The following simple random sample was selected from a normal distribution: 4, 6, 3, 5, 9, and 3.
a. Construct a 90% confidence interval for the population mean μ.
To construct a confidence interval for the population mean μ, we can use the formula:
Confidence interval = sample mean ± (critical value * standard error)
In this case, we have a simple random sample of 6 observations. Let's go step by step to calculate the confidence interval:
1. Calculate the sample mean:
Add up all the values in the sample and divide by the sample size.

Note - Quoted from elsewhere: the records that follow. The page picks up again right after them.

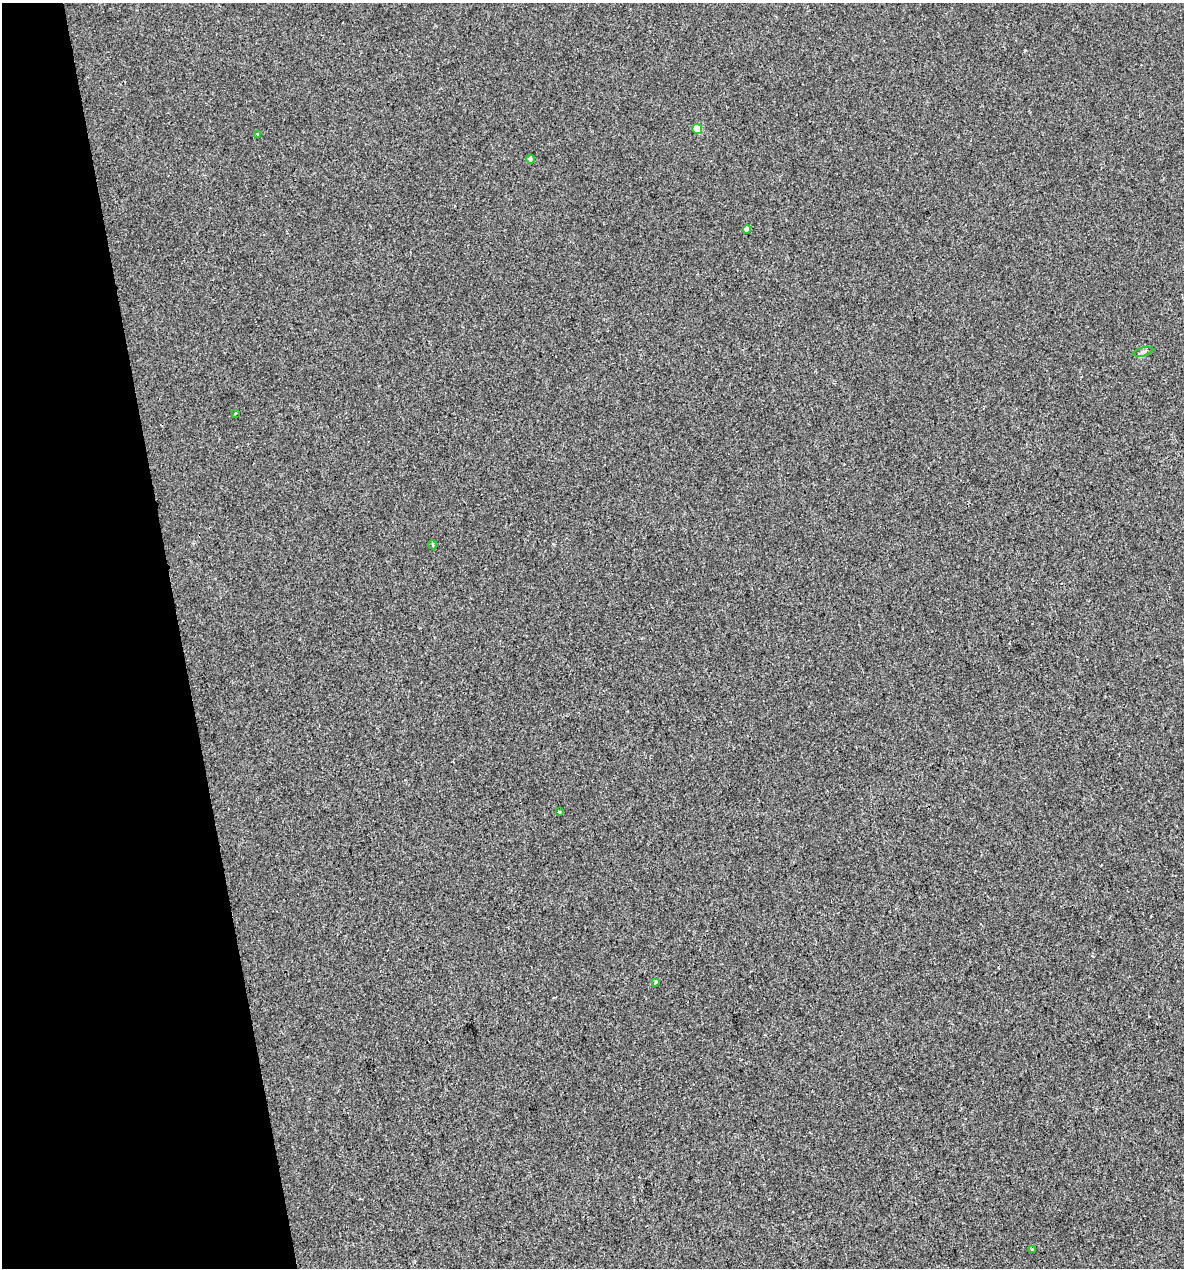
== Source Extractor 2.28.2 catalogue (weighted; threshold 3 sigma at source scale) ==
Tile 5 of 4 x 4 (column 1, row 2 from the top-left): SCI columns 40-1221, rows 2533-3798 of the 4854 x 5064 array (HDU 1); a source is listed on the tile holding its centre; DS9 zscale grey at full resolution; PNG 1186 x 1270 px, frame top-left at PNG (2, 3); each listed source drawn as its Kron ellipse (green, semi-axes under 4 px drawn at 4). Shown black and unused: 15% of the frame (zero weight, under 2 of 3 exposures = <1% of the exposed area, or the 3 px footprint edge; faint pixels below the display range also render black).
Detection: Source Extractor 2.28.2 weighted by HDU 2 'WHT'; one run over the whole footprint, this tile lists its part. Background -3.12e-04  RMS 0.0042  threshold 0.0188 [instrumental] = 3 sigma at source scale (4.5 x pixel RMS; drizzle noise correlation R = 1.50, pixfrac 1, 0.0396/0.0396 arcsec/px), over >= 5 px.
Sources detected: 10; all 10 listed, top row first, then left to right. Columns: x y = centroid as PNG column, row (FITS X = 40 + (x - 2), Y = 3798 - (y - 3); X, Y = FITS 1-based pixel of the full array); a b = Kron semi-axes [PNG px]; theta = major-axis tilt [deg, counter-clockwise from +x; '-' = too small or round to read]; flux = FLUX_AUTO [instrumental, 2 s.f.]
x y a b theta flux
697 129 5 5 - 8.4
258 134 3 3 - 0.76
530 159 4 4 - 1.3
747 229 4 4 - 1.9
1143 352 10 4 16 0.96
235 413 3 3 - 0.87
433 545 4 3 - 0.42
559 812 3 3 - 0.49
656 982 3 3 - 2.2
1033 1250 3 3 - 0.67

Sample mean = (4 + 6 + 3 + 5 + 9 + 3) / 6 = 5
2. Calculate the standard deviation (SD):
Subtract the sample mean from each observation, square the differences, sum them up, and divide by the sample size minus one. Then take the square root.
First, calculate the squared differences:
(4 - 5)^2 + (6 - 5)^2 + (3 - 5)^2 + (5 - 5)^2 + (9 - 5)^2 + (3 - 5)^2 = 4 + 1 + 4 + 0 + 16 + 4 = 29
Now, divide by sample size minus one:
29 / (6 - 1) = 29 / 5 = 5.8
Finally, take the square root:
SD = √(5.8) ≈ 2.41
3. Calculate the critical value (z-value):
The critical value depends on the desired confidence level and the sample size. For a 90% confidence level, the critical value is 1.645 for a sample size of 6.
4. Calculate the standard error:
The standard error represents the uncertainty of the sample mean and is calculated by dividing the standard deviation by the square root of the sample size.
Standard error = SD / √(sample size) = 2.41 / √(6) ≈ 0.984
Remember to round to an appropriate number of decimal places.
5. Calculate the confidence interval:
Now we have all the values we need:
Sample mean = 5
Critical value = 1.645
Standard error = 0.984
Apply the formula:
Confidence interval = 5 ± (1.645 * 0.984)
Confidence interval ≈ 5 ± 1.615
So, the 90% confidence interval for the population mean μ is approximately (3.385, 6.615).
Note: The confidence interval provides a range of values within which we can reasonably expect the population mean to fall with a certain level of confidence.
To construct a confidence interval for the population mean (μ), we can use the formula:
Confidence Interval = sample mean ± margin of error
1. Find the sample mean (x̄):
x̄ = (4 + 6 + 3 + 5 + 9 + 3) / 6
x̄ = 30 / 6
x̄ = 5
2. Find the standard deviation (s) of the sample:
s = √[(Σ(xi - x̄)^2) / (n - 1)]
where xi is each individual value in the sample, x̄ is the sample mean, and n is the sample size.
s = √[( (4-5)^2 + (6-5)^2 + (3-5)^2 + (5-5)^2 + (9-5)^2 + (3-5)^2) / (6-1)]
s = √[( (-1)^2 + (1)^2 + (-2)^2 + (0)^2 + (4)^2 + (-2)^2) / 5]
s = √[(1 + 1 + 4 + 0 + 16 + 4) / 5]
s = √[26 / 5]
s ≈ √5.2
s ≈ 2.28
3. Calculate the standard error (SE) using the formula:
SE = s / √n
where s is the standard deviation and n is the sample size.
SE = 2.28 / √6
SE ≈ 0.93
4. Determine the margin of error (ME) using the t-distribution:
ME = critical value * SE
Since we want a 90% confidence interval, we need to find the critical value for a 95% confidence level (1 - 0.90 = 0.10).
Using a t-table or calculator, the critical value for a sample size of 6 and a confidence level of 95% is approximately 1.943.
ME = 1.943 * 0.93
ME ≈ 1.80
5. Construct the confidence interval:
Confidence Interval = x̄ ± ME
Confidence Interval = 5 ± 1.80
Confidence Interval = (3.20, 6.80)
Therefore, the 90% confidence interval for the population mean μ is (3.20, 6.80).